A day at the Wharton School

Last Friday I attended a Wharton School conference on technology-enabled business transformation. It was a small gathering of students, academics, and Philadelphia-area businessfolk who partner with Wharton on variety of projects. The agenda was diverse and open-ended.

My own talk riffed on the theme of syndication. I borrowed Rohit Khare’s phrase syndication-oriented architecture, and talked about how Internet-scale publish/subscribe mechanisms — including not only RSS feeds but also things like Facebook news feeds — will also work inside the enterprise.

Coincidentally, BEA’s Shane Pearson was making a similar case at Defrag, as reported by Phil Windley:

Shane asked “what if wanted to know what articles and blogs my co-workers were reading?” He then put up a slide that showed what Facebook might look like if it provided enterprise-friendly functionality.

Shane Pearson's Facebook for the enterprise mock-up

This got my attention. Maybe it’s been obvious to others, but I’ve informally done similar things with co-workers—shared what we’re reading—but this could make it more automatic. I’d welcome the opportunity to see more of what my co-workers think is interesting in any given day.
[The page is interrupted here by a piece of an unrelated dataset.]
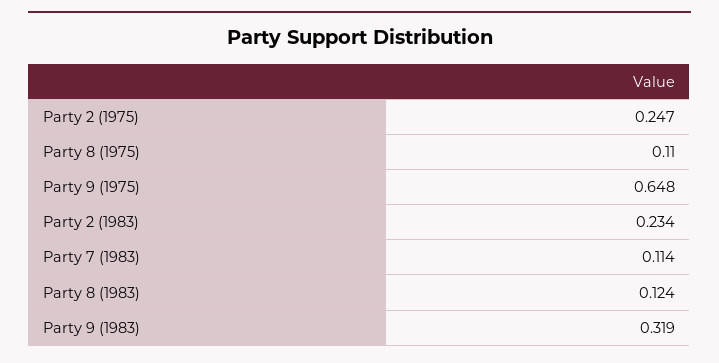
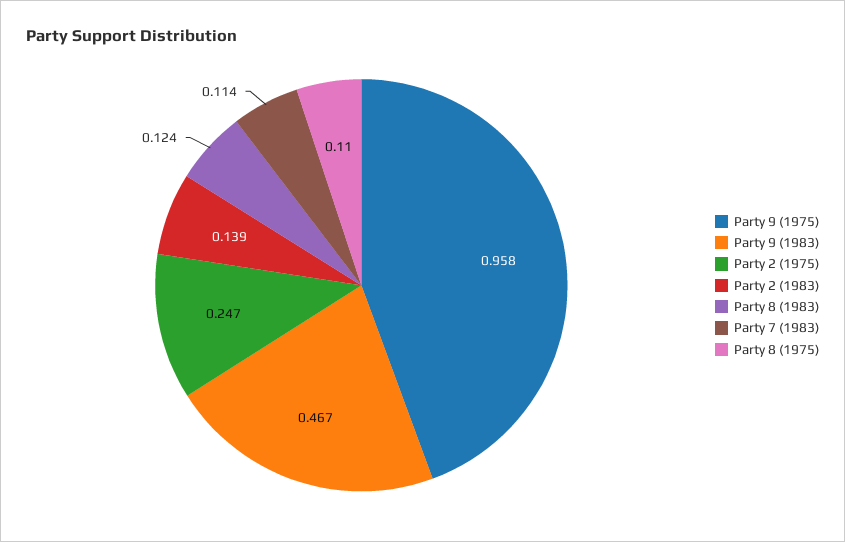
Party 9 (1975): 0.648 -> 0.958
Party 2 (1983): 0.234 -> 0.139
Party 9 (1983): 0.319 -> 0.467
Update: Andrew McAfee writes on this same topic today:

One of my Facebook friends told his network via his status message that he was going to accompany a foreign head of state to a high-level meeting on technology issues. Because I was only weakly tied to this person I had no idea that he was that well connected or interested in public policy. But as a result of his Facebook update, which took him about ten seconds to type and me one second to read, I now know who to reach out to should I ever want to dive into European IT issues.

I also suggested that enterprises will want to embed these kinds of feeds in their service-oriented architectures, in order to enable declarative control of authentication, reliability, and auditing. And I noted that in the Microsoft portfolio, the Windows Communication Foundation and the Internet Service Bus are ways of providing that kind of control.

This wasn’t a geek crowd, though, it was a business school crowd, so I didn’t spend much time talking about plumbing. But the broad theme of lightweight syndication, as an enabler of what I called the enterprise awareness network, was very well received. Perhaps that’s because technical folks take these concepts for granted. But in this group, very few were regular users of RSS readers. Afterward, though, I heard lots of comments along the lines of: “Hmm, that would make a lot of sense.”

The other speakers were mostly business school types, and their perspectives were quite different from those I encounter at tech conferences. Here are some snapshots.

Tom Eisenmann delivered a broad survey of emerging business models in which network effects play a key role. He said that 60% of the world’s 100 largest companies earn > 50% of their revenues from platform-mediated networks. One example of a platform-mediated network is the Xbox ecosystem. It is a “two-sided network”: i.e., developers on one side, users on the other. Network effects occur both within and across those two sides. The principles that govern the creation and management of businesses based on those network effects, he said, are only now emerging.

Peter Fader gave an entertaining “I told you so” talk on Napster. What he told us, back in 2000, was that Napster was the right thing for the music industry, if they could only have wrapped their heads around it.

His view of what the music industry should do (apart from not suing customers) is:

  1. Don’t let an outsider (i.e. Steve Jobs) drive your industry
  2. Create the celestial jukebox
  3. Get people sharing and discovering music again
  4. Make money with subscriptions

What about the claim that you can’t compete with free? He doesn’t believe that. With superior selection, convenience, and service — plus the innovation that becomes possible when you unleash network effects — he says you can.

Ravi Aron talked about a study in which people in Asian countries and in the US/UK were asked to rate the complexity of various tasks. A stunning difference emerged. In Asian countries, people said that tasks requiring analytical and mathematical skills were simple, whereas tasks involving judgement, negotiation, and interpersonal skills were complex. In the US/UK, it was exactly the reverse!

He suggests that as businesses reconfigure themselves into composable sets of services, outsourcing will flow in both directions, divided along these lines.

1 Comment

  1. “He suggests that as businesses reconfigure themselves into composable sets of services, outsourcing will flow in both directions, divided along these lines.”

    Hmm. That’s an interesting observation, but the prediction is a bit simplistic. On the one hand, in Asia mathematical/analytical skills are stressed in the education system (beginning with primary education), so from that perspective perception aligns with reality.

    On the other hand, negotiation and interpersonal relations are actually a much harder problem (and a much *much* higher-stakes environment) in Asia. This can actually lead to ‘deer in the headlights’ paralysis in spite of better developed skills in this area.